輝々凛々

ガンバるってことは、素晴らしい事だ。

[UI/UX] ただ使えればいいというわけではない。

ユーザーにとってはUIがすべて:UIデザイン原則をソシオメディアが語る」で、超ウケるんですけどー。記事内のソシオメディア取締役、上野学氏の発言がよ(以下)。

エレベータの内部にはそれなりに複雑なしくみがあるはずだが、ユーザーにしてみれば内部でどのような働きがあって動いているかを気にする必要がなく、シンプルな体験で合目的的に利用できる

あんなインタフェースごときを良い例として挙げるなんてどうかしてるよ。あんなの、外部仕様をそのまま形にしただけじゃんか。「8階に行きます」、「ドアをすぐ閉めたい」、「ドアを開けたい」ってのをそのままボタンにしただけ。ボタンの配置は、自然と下から上へ並べただけ。超高層ビルだと回数ボタンが複数になってたりするし。

さ、どこが素晴らしいのか、どこが感動するのか教えてくれ。

エレベータの醜悪さ

エレベータを素晴らしいインタフェースにしたいなら、そもそも開ける、閉めるボタンがすでに醜悪。しょっちゅう押し間違えますよね。それって、仕様が統一されていないからなのか、人間は左右の違いなんて瑣末ことだから覚えられないのか、いずれにせよ、押し間違いが発生する以上、インタフェースとしては良くない。

どうせなら、私が以前書いた記事「「開」さん、そんな文字、似合いませんよ。」のようにした方が良い。

もっと言うなら、「閉める」という行為は開いているときにしかできないし、「開ける」は開けておきたいときや閉まりかけのとき、閉まっているときにしか必要ない。それなら、「開ける」ボタンは扉の外側や、扉につけたりした方が良い。

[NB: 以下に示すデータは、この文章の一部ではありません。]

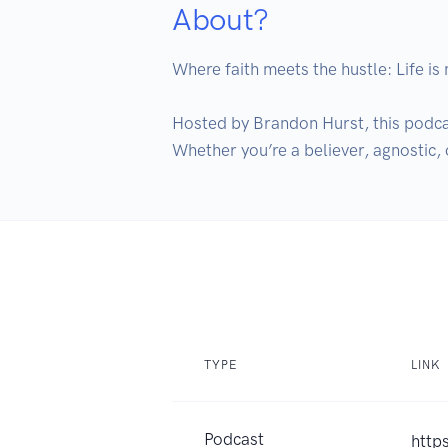
About?
Where faith meets the hustle: Life is m
Hosted by Brandon Hurst, this podcas
Whether you’re a believer, agnostic, o
TYPE
LINK
Podcast
http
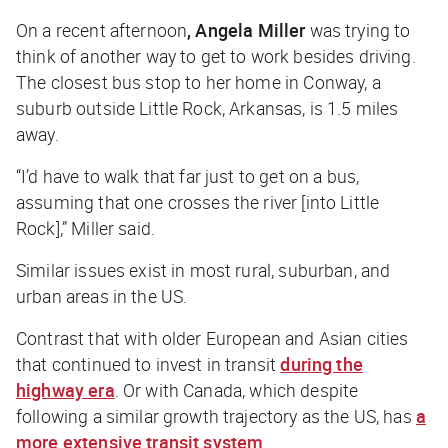
On a recent afternoon
, Angela Miller
was trying to
think of another way to get to work besides driving.
The closest bus stop to her home in Conway, a
suburb outside Little Rock, Arkansas, is 1.5 miles
away.
“I’d have to walk that far just to get on a bus,
assuming that one crosses the river [into Little
Rock],” Miller said.
Similar issues exist in most rural, suburban, and
urban areas in the US.
Contrast that with older European and Asian cities
that continued to invest in transit
during the
highway era
. Or with Canada, which despite
following a similar growth trajectory as the US, has
a
more extensive transit system
.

「開ける」と「閉める」は、同時刻において、どちらかひとつしか使わないので、ひとつのボタンにすることも考えられる。だが、ひとつのボタンにした場合、ひとつのボタンにふたつの相反する動作を仕組むことになる。これはこれで醜悪だ。扉にボタンをつけるなら、「扉の開く方向へ向かう矢印」ボタンが良いと思う。「閉める」ボタンはむしろ特に必要ないんじゃないかと思う。だいたい自動で閉まるし、何ならセンサーを用意すれば、閉めるべきかどうかなどは簡単に測れるだろう。

慣れというのは、恐ろしい。普段、不便なはずのものを「便利だ」と勘違いしてしまう。あるいは、新しい便利なはずのインタフェースを「不便だ」と勘違いしてしまう。

ユーザーインタフェース、ユーザーエクスペリエンス

エレベータは、これほど醜悪なインタフェースなのに、どうして上野氏は例に挙げたのか疑問に思う。

よっぽど、鉛筆や消しゴムの方が素晴らしいインタフェースだろう。

最近、よくユーザーインタフェースについて考えるが、ユーザーインタフェースを創り出す上で、自分は次の6ステップを踏んでいる。

  1. 提出された外部仕様ではなく、ユーザーが最初に思った不満や不便さ不快さを知ること。
  2. 提出された外部仕様ではなく、ユーザーが最初にやりたいと思ったことを知ること。
  3. 知った上で、自分が同じ立場に立って、インタフェースを創ること。
  4. 創ったインタフェースを、要望や要求、何の仕様も知らない立場から使って、創り直すこと。
  5. そしてレビューを行い、また創り直したり、調整すること。
  6. そして、最後に、もう一度最初から考え直すこと。

これらの6ステップを踏んでいても、また後から要望が増えることさえある。それさえも見越せるかということも毎ステップで考える必要がある。インタフェースのデザイン、創作はこれほどに難しい。ただ綺麗だけでもダメだし、ただ要求を満たすだけでもダメだ。

そして、どんなに素晴らしいユーザーインタフェースができたとしても、評価されるのはまだ先だ。気持ちいいほどの操作感を追求して、気持ち悪いほどやりたいことを先取りしてくれる。そして今世紀最大の名画かと見まがうほどに、見栄えが美しくなくてはならない。もちろん、機敏に動作しなければならない。ユーザーの要求と潜在的な要求、そして無意識的な要求、そして要求されていないことを満たしてこそ、初めてユーザーインタフェースは評価される。

もっと、人間はユーザーインタフェースについて考えるべきだ。

もっと、人間はユーザーインタフェースについて不満を持つべきだ。